Data supplied below:

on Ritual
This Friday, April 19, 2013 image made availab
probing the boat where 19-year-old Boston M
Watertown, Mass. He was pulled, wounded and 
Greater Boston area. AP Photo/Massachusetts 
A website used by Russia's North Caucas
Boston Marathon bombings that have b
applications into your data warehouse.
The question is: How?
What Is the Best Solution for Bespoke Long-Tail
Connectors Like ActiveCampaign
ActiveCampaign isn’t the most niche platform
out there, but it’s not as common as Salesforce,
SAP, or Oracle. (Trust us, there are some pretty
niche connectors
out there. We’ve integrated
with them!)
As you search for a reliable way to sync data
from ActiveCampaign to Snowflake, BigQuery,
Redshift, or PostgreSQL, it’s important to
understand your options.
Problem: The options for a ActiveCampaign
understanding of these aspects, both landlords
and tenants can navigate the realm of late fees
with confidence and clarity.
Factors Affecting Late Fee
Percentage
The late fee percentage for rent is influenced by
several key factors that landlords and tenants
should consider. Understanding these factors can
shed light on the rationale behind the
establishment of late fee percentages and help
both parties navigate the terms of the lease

End of Data supplied.
Data supplied below:

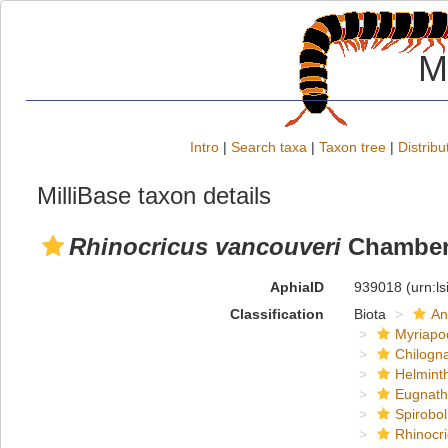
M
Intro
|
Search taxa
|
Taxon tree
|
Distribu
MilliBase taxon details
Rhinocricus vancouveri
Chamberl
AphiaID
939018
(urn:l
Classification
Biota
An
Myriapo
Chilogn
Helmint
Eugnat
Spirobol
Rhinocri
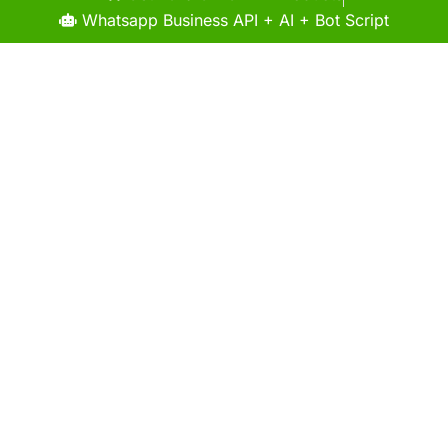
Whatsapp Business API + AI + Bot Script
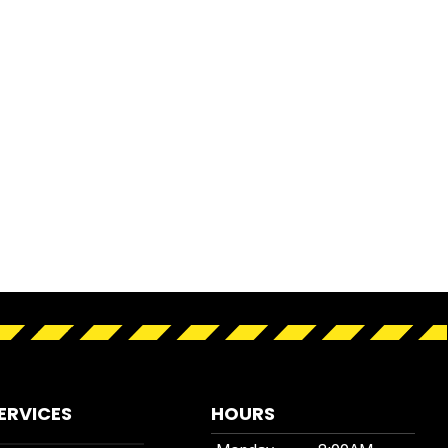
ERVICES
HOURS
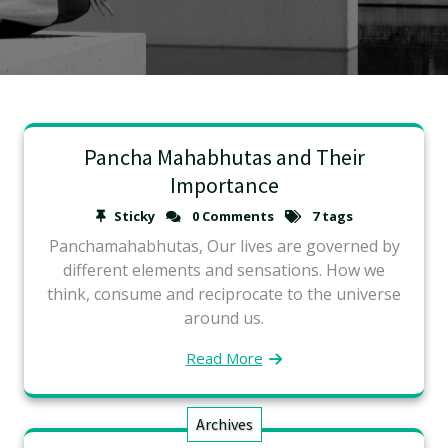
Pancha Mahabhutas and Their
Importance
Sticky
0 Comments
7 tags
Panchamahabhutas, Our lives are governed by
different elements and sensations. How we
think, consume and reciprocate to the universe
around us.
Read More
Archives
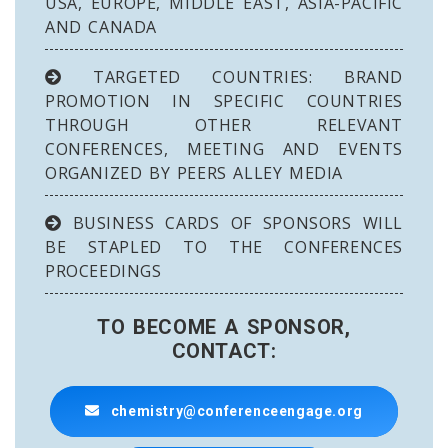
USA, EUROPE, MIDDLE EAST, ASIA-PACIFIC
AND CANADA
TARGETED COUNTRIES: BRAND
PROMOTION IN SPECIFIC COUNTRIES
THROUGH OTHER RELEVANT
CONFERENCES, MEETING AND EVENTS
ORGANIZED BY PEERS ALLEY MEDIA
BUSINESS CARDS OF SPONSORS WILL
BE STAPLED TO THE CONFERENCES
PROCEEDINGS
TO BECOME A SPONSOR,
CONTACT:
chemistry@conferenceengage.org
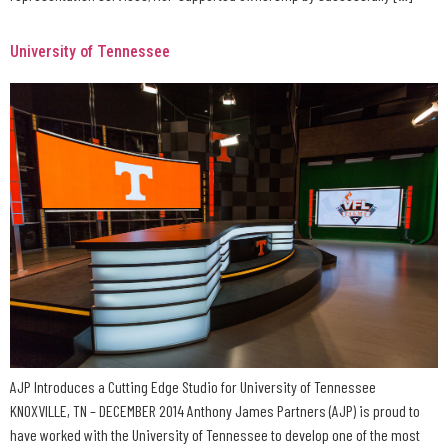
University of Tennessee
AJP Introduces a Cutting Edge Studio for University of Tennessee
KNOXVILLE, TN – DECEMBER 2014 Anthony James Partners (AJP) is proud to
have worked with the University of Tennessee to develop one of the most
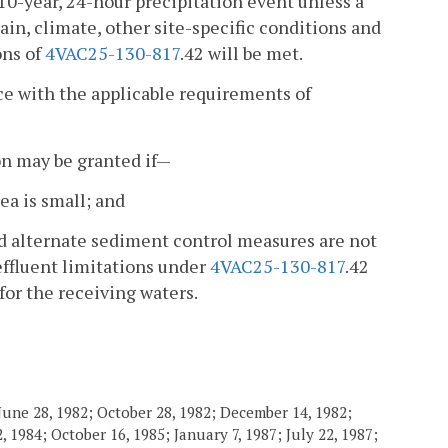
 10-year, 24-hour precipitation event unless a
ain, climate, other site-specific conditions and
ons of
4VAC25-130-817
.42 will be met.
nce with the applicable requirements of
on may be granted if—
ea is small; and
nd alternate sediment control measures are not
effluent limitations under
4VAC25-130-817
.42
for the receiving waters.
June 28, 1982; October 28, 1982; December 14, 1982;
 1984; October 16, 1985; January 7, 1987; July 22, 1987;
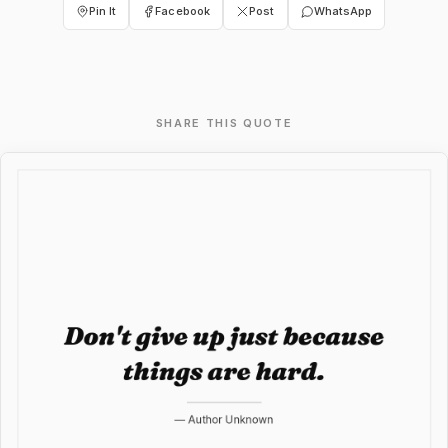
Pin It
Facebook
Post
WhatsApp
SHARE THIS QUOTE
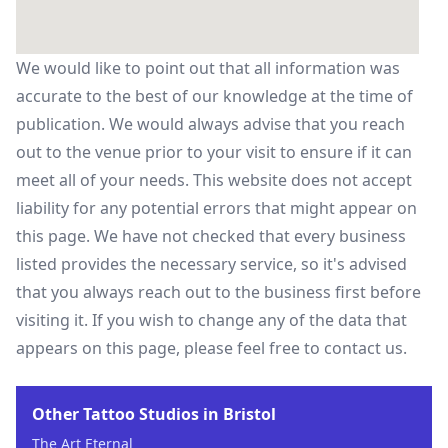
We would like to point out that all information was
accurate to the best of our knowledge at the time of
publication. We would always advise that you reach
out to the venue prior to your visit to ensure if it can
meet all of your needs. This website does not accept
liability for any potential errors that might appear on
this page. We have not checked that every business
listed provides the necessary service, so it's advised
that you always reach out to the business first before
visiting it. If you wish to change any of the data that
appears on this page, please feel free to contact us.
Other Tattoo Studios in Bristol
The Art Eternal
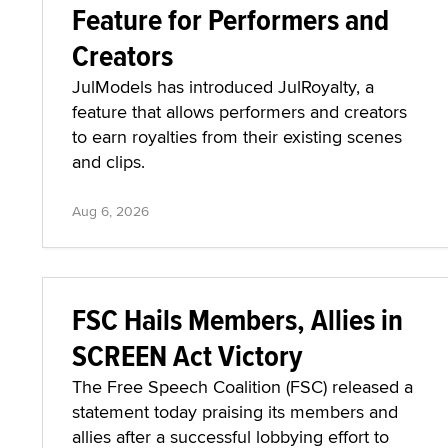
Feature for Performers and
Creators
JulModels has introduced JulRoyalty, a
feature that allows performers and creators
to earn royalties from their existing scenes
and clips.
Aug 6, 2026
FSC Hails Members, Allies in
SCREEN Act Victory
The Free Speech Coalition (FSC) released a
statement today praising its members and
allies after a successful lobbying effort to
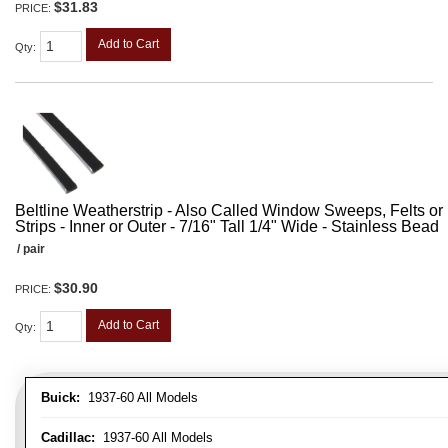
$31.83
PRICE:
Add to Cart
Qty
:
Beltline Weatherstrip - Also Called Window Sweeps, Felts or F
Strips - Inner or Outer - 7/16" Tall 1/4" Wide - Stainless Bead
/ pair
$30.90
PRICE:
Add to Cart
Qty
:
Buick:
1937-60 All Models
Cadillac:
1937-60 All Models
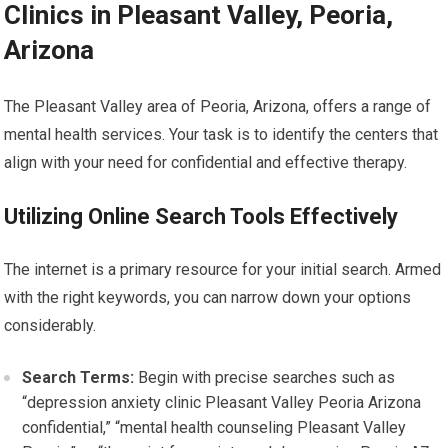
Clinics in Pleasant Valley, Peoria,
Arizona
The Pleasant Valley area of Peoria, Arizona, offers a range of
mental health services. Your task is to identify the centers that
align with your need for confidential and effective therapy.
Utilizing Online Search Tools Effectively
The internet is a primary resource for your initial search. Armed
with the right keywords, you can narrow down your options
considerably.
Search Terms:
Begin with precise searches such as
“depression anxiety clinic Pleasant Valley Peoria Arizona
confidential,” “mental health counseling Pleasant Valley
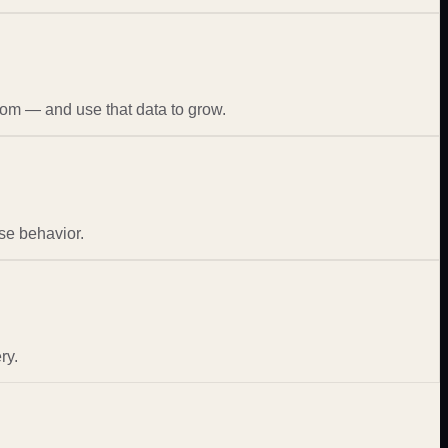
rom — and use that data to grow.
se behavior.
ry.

End of Data supplied.
Data supplied below:

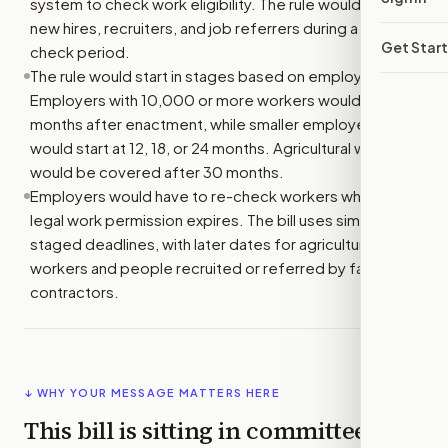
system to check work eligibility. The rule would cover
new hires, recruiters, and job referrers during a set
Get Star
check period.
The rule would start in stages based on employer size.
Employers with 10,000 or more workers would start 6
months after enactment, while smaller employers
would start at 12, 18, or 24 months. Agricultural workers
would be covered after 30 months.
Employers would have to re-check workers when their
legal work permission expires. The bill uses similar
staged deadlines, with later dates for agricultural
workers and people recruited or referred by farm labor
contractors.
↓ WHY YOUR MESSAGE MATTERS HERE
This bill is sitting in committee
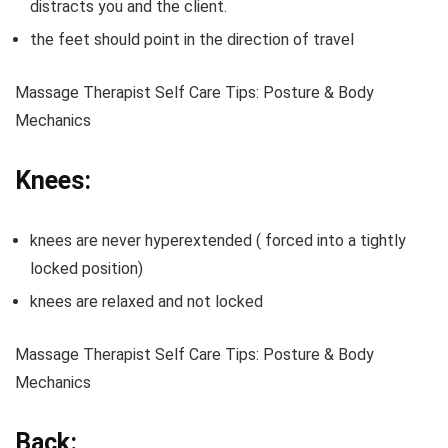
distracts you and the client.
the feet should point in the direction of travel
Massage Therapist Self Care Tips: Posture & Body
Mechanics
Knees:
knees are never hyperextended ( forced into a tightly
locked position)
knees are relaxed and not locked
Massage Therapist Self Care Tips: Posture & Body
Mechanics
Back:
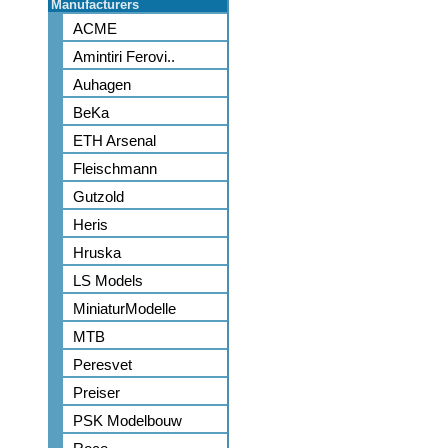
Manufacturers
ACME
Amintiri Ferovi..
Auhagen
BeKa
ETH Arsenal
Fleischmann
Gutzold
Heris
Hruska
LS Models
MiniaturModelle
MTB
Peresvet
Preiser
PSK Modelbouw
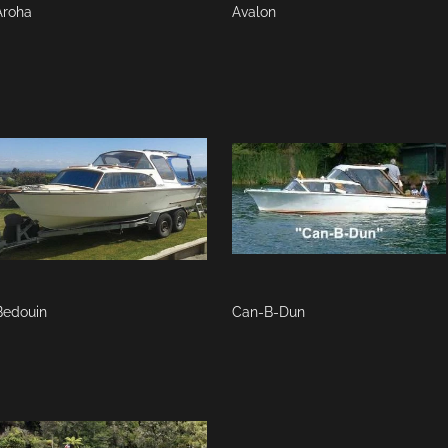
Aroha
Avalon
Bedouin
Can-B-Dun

End of Data supplied.

Job — Wherever a line in the entries above holds "after", copy that line.

Response below —
allies after a successful lobbying effort to
months after enactment, while smaller employers
would be covered after 30 months.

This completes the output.